# Суть задания 1
Перепишите часть перечня, которая начинается со строки, содержащей «common name: Eastern hornbeam», и продолжается до конца перечня. Поставьте «species» вместо «scientific name», а всё остальное оставьте без изменений.
· · ·
Последний день поэта. Часть первая (И. Анненский, А. Григорьев, К. Бальмонт)

 

По субботам по каналу «Звезда» идёт передача «Последний день», рассказывающая, как прошёл последний день знаменитых людей — наших кумиров, всенародных любимцев: актёров, певцов, спортсменов, полководцев… Нет среди них только поэтов. Мне хотелось бы восполнить эту нишу и рассказать, как прошёл последний день некоторых из них.

* * *
Умереть — тоже надо уметь,
на свидание к небесам
паруса выбирая тугие.
Хорошо, если сам,
хуже, если помогут другие.

 

Смерть приходит тиха, бестелесна
и себе на уме.
Грустных слов чепуха неуместна,
как холодное платье — к зиме.

 

И о чем толковать? Вечный спор
ни Христос не решил, ни Иуда…
Если там благодать, что ж никто до сих пор
не вернулся с известьем оттуда?
· · ·
# Суть задания 2
Перепишите дословно фрагмент текста о последнем дне поэтов, который начинается со слов «Последний день поэта.» и заканчивается словами «день некоторых из них.».
· · ·
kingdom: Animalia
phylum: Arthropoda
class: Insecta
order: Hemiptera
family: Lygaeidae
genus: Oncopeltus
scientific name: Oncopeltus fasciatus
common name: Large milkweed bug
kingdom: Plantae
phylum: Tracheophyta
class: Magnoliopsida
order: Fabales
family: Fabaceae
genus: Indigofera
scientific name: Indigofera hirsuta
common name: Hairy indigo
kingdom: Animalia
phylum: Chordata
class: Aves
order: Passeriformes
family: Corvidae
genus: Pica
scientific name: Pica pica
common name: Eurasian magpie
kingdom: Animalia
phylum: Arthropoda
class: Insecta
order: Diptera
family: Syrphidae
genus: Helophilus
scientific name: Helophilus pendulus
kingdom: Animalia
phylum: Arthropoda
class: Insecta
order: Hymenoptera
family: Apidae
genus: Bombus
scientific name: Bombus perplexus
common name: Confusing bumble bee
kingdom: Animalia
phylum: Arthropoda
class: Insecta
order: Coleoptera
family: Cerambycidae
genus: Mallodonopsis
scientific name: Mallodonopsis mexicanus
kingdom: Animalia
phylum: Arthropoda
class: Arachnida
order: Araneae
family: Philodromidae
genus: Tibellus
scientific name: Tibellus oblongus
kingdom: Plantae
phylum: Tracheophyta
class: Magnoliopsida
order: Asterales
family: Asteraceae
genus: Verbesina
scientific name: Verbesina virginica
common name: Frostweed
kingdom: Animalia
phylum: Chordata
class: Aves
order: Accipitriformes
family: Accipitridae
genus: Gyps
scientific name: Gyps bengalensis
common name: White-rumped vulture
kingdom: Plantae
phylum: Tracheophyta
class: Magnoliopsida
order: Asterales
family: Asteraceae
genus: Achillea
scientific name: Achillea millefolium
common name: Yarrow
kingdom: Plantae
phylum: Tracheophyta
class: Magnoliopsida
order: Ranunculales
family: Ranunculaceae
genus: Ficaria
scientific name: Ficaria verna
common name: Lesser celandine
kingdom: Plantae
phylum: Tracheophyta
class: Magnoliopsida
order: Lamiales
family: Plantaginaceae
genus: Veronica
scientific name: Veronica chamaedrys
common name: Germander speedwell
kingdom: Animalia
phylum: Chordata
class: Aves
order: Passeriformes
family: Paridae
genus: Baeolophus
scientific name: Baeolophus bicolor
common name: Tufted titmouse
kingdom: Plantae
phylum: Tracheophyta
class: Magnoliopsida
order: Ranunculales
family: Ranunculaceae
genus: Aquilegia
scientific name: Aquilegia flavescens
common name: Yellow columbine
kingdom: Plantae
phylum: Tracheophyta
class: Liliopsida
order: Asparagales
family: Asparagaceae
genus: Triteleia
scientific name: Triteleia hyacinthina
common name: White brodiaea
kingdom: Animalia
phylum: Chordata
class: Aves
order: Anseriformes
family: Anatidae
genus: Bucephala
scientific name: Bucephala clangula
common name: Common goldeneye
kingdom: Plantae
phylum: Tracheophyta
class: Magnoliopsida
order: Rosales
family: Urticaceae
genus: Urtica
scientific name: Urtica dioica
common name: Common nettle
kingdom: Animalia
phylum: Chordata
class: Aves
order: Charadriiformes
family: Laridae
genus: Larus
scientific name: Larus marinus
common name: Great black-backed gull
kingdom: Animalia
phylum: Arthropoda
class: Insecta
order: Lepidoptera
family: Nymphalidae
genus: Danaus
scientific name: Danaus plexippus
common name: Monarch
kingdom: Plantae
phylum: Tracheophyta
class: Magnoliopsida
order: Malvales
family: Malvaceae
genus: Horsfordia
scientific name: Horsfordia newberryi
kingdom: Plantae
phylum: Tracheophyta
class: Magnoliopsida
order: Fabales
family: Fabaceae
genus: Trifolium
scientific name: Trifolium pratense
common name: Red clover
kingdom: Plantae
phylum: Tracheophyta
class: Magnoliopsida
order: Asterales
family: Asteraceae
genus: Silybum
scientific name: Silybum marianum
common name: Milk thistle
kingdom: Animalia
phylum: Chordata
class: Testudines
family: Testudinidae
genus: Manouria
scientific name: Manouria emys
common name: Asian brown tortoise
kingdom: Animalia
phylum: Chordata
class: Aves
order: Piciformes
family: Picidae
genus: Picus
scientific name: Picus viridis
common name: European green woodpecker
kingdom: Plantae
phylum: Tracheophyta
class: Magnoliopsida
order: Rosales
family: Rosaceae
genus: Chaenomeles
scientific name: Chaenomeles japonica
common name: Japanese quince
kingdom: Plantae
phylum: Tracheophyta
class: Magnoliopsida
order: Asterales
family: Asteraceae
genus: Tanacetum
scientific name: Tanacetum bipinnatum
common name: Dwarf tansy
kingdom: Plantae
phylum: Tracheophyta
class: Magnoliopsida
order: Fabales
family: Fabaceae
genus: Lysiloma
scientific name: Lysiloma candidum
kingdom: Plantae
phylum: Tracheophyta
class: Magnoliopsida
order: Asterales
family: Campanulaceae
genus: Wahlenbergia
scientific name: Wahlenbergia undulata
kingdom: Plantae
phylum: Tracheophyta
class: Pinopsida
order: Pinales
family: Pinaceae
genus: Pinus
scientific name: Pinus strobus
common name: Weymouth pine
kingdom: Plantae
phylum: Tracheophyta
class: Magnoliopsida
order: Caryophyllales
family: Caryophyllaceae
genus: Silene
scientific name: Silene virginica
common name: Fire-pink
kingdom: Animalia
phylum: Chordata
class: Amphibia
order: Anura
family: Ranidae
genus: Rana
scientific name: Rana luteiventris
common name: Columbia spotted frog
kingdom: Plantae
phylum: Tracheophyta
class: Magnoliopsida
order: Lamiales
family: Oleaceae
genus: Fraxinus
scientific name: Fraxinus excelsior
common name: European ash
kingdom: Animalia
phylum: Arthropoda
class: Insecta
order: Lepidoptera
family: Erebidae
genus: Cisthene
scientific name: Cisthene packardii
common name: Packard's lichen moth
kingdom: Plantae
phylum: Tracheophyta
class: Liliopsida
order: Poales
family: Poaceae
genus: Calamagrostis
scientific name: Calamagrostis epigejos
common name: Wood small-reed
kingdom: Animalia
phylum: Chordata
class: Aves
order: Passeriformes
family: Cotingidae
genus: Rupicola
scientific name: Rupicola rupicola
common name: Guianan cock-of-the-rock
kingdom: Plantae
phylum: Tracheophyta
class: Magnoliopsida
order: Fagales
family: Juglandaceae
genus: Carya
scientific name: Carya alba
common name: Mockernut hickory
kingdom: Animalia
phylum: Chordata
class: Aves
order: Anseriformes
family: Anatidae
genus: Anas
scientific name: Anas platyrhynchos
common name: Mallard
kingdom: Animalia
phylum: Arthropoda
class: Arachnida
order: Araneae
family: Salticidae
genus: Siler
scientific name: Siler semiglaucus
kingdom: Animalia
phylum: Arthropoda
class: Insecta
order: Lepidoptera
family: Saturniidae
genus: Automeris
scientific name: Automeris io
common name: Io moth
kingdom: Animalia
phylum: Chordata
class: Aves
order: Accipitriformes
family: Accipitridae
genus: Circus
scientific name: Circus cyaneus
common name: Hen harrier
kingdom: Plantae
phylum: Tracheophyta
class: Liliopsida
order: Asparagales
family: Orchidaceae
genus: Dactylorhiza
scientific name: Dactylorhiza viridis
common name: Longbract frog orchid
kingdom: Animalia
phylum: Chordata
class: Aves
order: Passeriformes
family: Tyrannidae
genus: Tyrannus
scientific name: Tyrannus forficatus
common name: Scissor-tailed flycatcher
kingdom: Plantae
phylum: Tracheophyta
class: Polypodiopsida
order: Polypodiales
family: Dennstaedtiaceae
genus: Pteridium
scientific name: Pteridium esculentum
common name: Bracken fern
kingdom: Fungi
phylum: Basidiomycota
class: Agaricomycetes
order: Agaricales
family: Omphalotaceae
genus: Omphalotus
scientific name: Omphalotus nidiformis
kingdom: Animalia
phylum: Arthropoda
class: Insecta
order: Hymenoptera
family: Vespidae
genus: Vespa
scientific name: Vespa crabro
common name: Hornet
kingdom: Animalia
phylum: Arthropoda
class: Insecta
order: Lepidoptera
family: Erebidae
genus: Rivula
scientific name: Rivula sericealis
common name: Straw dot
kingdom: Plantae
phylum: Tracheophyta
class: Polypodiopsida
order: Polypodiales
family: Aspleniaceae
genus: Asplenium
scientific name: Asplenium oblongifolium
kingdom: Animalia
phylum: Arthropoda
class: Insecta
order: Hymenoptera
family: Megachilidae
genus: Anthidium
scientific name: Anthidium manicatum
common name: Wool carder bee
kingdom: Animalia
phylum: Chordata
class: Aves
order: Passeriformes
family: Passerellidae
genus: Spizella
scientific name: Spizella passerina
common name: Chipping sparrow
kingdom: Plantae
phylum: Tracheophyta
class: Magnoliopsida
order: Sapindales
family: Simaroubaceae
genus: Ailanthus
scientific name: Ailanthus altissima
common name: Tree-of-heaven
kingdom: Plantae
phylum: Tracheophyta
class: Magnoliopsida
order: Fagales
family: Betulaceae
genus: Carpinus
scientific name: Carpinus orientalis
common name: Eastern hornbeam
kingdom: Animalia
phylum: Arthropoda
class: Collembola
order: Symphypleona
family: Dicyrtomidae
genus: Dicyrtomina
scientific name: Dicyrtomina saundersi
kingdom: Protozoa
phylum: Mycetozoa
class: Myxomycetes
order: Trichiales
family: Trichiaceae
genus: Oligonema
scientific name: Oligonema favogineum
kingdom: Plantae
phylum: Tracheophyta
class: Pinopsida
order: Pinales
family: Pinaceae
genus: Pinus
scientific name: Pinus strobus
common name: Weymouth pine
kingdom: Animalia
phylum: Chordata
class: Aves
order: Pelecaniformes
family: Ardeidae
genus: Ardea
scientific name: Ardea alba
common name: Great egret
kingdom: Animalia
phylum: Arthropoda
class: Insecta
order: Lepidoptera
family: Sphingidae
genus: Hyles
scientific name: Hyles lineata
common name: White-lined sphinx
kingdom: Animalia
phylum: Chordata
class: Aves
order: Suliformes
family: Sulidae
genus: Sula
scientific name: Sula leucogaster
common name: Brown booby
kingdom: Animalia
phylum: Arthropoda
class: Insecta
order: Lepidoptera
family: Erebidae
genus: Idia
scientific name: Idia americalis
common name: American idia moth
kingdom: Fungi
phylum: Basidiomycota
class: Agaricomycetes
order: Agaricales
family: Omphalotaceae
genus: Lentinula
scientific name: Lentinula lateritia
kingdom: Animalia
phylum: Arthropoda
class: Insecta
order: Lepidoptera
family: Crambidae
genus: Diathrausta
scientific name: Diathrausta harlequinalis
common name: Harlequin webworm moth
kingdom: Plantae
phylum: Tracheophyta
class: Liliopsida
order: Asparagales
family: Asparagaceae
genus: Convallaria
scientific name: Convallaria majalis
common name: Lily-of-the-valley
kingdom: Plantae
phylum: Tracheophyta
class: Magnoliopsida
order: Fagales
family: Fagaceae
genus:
· · ·
# Правильный ответ 1
common name: Eastern hornbeam
kingdom: Animalia
phylum: Arthropoda
class: Collembola
order: Symphypleona
family: Dicyrtomidae
genus: Dicyrtomina
species: Dicyrtomina saundersi
kingdom: Protozoa
phylum: Mycetozoa
class: Myxomycetes
order: Trichiales
family: Trichiaceae
genus: Oligonema
species: Oligonema favogineum
kingdom: Plantae
phylum: Tracheophyta
class: Pinopsida
order: Pinales
family: Pinaceae
genus: Pinus
species: Pinus strobus
common name: Weymouth pine
kingdom: Animalia
phylum: Chordata
class: Aves
order: Pelecaniformes
family: Ardeidae
genus: Ardea
species: Ardea alba
common name: Great egret
kingdom: Animalia
phylum: Arthropoda
class: Insecta
order: Lepidoptera
family: Sphingidae
genus: Hyles
species: Hyles lineata
common name: White-lined sphinx
kingdom: Animalia
phylum: Chordata
class: Aves
order: Suliformes
family: Sulidae
genus: Sula
species: Sula leucogaster
common name: Brown booby
kingdom: Animalia
phylum: Arthropoda
class: Insecta
order: Lepidoptera
family: Erebidae
genus: Idia
species: Idia americalis
common name: American idia moth
kingdom: Fungi
phylum: Basidiomycota
class: Agaricomycetes
order: Agaricales
family: Omphalotaceae
genus: Lentinula
species: Lentinula lateritia
kingdom: Animalia
phylum: Arthropoda
class: Insecta
order: Lepidoptera
family: Crambidae
genus: Diathrausta
species: Diathrausta harlequinalis
common name: Harlequin webworm moth
kingdom: Plantae
phylum: Tracheophyta
class: Liliopsida
order: Asparagales
family: Asparagaceae
genus: Convallaria
species: Convallaria majalis
common name: Lily-of-the-valley
kingdom: Plantae
phylum: Tracheophyta
class: Magnoliopsida
order: Fagales
family: Fagaceae
genus:

# Правильный ответ 2
Последний день поэта. Часть первая (И. Анненский, А. Григорьев, К. Бальмонт)

 

По субботам по каналу «Звезда» идёт передача «Последний день», рассказывающая, как прошёл последний день знаменитых людей — наших кумиров, всенародных любимцев: актёров, певцов, спортсменов, полководцев… Нет среди них только поэтов. Мне хотелось бы восполнить эту нишу и рассказать, как прошёл последний день некоторых из них.